• **WHAT NEEDS TO BE DONE**
Recast the lines in the material below as a numbered list, from the line with "ein entsprechendes Ersuchen" up to and including the line with "### § 6 Verschwiegenheitspflicht", leaving out the blank lines.

*** DATA SECTION Section Begins ***

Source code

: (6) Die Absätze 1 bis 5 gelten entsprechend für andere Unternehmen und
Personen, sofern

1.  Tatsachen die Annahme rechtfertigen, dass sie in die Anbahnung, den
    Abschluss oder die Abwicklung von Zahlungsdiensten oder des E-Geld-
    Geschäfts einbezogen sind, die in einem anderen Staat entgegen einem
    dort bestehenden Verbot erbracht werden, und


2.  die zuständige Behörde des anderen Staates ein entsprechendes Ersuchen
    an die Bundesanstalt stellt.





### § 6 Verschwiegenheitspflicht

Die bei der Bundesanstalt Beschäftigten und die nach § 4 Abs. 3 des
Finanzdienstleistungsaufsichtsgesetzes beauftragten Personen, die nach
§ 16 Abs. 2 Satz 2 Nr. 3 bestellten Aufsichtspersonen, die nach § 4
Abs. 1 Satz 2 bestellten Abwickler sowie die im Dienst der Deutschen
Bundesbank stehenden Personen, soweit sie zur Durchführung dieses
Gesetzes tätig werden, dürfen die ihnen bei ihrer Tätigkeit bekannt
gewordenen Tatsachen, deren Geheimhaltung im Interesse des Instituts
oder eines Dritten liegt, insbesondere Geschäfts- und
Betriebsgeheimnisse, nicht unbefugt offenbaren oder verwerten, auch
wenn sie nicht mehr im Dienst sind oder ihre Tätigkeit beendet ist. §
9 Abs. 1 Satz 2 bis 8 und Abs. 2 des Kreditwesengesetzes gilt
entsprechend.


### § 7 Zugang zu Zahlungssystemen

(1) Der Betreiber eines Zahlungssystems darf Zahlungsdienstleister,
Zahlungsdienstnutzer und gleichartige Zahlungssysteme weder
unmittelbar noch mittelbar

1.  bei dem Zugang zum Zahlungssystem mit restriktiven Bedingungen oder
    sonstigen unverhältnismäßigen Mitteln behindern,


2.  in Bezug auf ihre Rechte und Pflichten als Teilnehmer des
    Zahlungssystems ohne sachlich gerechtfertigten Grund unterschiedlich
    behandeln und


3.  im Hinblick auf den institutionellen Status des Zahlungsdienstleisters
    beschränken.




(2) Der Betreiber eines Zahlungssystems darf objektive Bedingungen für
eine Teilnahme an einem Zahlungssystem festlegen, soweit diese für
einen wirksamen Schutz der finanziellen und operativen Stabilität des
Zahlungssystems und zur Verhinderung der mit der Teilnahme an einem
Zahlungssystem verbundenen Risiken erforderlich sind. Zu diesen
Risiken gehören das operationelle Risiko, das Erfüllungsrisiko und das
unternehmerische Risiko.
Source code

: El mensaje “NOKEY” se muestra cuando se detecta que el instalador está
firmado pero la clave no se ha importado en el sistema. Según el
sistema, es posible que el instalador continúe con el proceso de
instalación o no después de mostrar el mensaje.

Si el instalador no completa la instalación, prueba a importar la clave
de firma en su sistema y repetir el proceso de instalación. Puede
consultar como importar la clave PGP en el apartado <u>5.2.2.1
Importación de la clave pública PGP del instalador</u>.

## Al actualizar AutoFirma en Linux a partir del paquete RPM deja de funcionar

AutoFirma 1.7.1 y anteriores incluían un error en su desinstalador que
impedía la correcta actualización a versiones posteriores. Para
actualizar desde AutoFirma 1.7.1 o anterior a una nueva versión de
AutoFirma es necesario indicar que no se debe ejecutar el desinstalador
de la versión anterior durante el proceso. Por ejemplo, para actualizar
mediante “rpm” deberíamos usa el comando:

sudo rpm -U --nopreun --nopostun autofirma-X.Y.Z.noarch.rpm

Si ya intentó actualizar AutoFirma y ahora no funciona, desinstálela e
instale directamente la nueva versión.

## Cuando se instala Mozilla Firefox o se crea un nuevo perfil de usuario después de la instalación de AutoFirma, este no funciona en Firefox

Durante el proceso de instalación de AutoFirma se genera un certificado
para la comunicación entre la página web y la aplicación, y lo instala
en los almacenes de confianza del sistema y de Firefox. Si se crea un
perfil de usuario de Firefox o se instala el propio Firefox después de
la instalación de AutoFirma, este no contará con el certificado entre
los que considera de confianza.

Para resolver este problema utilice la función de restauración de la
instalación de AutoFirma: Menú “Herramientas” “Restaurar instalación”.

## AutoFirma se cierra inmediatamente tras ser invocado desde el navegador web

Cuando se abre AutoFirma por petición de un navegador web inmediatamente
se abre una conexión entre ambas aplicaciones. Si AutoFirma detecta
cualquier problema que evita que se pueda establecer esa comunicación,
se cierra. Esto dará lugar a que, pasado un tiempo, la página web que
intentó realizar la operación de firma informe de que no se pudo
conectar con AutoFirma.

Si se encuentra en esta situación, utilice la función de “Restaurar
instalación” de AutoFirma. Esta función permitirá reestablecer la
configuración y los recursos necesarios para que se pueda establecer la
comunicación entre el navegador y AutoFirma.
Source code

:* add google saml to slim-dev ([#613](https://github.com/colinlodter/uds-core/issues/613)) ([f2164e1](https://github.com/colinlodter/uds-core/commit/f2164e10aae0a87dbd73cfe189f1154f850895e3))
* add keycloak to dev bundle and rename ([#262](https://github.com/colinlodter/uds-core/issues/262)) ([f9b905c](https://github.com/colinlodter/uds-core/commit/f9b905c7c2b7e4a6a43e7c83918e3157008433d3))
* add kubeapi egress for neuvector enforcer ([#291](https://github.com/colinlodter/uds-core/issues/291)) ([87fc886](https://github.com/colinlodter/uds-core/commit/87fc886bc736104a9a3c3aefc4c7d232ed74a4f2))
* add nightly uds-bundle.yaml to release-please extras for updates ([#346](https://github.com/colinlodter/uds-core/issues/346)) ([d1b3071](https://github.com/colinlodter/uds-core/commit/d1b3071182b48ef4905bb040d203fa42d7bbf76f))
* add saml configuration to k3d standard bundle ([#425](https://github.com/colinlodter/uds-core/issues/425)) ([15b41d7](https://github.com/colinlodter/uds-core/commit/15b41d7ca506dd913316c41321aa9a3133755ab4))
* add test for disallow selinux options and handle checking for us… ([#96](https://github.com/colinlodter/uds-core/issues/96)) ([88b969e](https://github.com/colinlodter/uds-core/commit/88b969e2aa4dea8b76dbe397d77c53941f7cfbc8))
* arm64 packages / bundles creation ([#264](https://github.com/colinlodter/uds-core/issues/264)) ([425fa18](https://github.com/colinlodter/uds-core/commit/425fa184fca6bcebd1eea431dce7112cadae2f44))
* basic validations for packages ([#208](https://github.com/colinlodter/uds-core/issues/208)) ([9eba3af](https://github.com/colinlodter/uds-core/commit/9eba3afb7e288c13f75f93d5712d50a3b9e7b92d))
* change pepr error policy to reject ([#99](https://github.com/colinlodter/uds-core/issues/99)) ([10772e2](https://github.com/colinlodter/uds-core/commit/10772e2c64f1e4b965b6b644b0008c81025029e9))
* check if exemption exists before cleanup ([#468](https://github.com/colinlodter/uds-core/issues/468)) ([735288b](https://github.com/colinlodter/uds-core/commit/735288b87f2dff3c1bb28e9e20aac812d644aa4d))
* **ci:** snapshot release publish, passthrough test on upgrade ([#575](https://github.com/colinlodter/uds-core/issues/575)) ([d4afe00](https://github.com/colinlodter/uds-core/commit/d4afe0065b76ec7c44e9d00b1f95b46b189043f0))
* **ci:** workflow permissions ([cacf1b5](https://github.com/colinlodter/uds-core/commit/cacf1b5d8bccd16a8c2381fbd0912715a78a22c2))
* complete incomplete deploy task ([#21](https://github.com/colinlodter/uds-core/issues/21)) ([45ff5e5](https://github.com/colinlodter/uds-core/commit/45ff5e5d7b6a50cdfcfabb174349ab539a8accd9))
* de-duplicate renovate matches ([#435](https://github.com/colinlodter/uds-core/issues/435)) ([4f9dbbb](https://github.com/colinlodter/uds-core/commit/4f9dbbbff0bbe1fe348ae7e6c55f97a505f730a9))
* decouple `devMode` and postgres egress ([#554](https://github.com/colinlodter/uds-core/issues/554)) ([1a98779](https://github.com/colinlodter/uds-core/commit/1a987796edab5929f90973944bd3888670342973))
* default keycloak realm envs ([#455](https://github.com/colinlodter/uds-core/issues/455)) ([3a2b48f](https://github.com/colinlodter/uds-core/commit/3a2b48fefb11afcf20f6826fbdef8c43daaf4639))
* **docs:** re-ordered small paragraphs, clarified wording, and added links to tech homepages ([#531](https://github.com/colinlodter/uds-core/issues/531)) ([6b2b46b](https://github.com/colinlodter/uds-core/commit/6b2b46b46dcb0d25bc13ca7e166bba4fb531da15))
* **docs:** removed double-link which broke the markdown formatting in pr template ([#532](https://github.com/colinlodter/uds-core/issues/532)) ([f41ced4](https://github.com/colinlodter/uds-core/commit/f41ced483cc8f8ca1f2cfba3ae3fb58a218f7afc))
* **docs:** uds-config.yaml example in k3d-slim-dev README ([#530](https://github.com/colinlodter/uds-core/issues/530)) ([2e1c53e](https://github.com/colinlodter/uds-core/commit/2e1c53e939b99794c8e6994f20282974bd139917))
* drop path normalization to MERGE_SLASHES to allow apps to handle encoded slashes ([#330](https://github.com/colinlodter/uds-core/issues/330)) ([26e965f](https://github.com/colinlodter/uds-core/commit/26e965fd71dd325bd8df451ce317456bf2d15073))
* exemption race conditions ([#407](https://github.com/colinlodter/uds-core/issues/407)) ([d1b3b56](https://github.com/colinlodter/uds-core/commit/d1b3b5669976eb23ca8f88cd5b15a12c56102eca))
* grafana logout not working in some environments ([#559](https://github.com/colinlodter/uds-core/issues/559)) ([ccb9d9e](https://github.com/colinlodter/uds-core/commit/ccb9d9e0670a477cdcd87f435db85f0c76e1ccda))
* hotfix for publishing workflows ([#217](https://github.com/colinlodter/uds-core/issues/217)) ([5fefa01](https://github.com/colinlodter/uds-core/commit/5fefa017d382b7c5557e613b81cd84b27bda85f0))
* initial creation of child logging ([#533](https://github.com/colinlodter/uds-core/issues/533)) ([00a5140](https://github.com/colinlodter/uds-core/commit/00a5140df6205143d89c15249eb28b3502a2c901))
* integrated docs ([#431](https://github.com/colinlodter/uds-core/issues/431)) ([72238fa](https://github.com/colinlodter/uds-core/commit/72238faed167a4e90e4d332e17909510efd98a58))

*** DATA SECTION Section Ends ***

• **RESULT OF THIS TASK**
1. 2.  die zuständige Behörde des anderen Staates ein entsprechendes Ersuchen
2.     an die Bundesanstalt stellt.
3. ### § 6 Verschwiegenheitspflicht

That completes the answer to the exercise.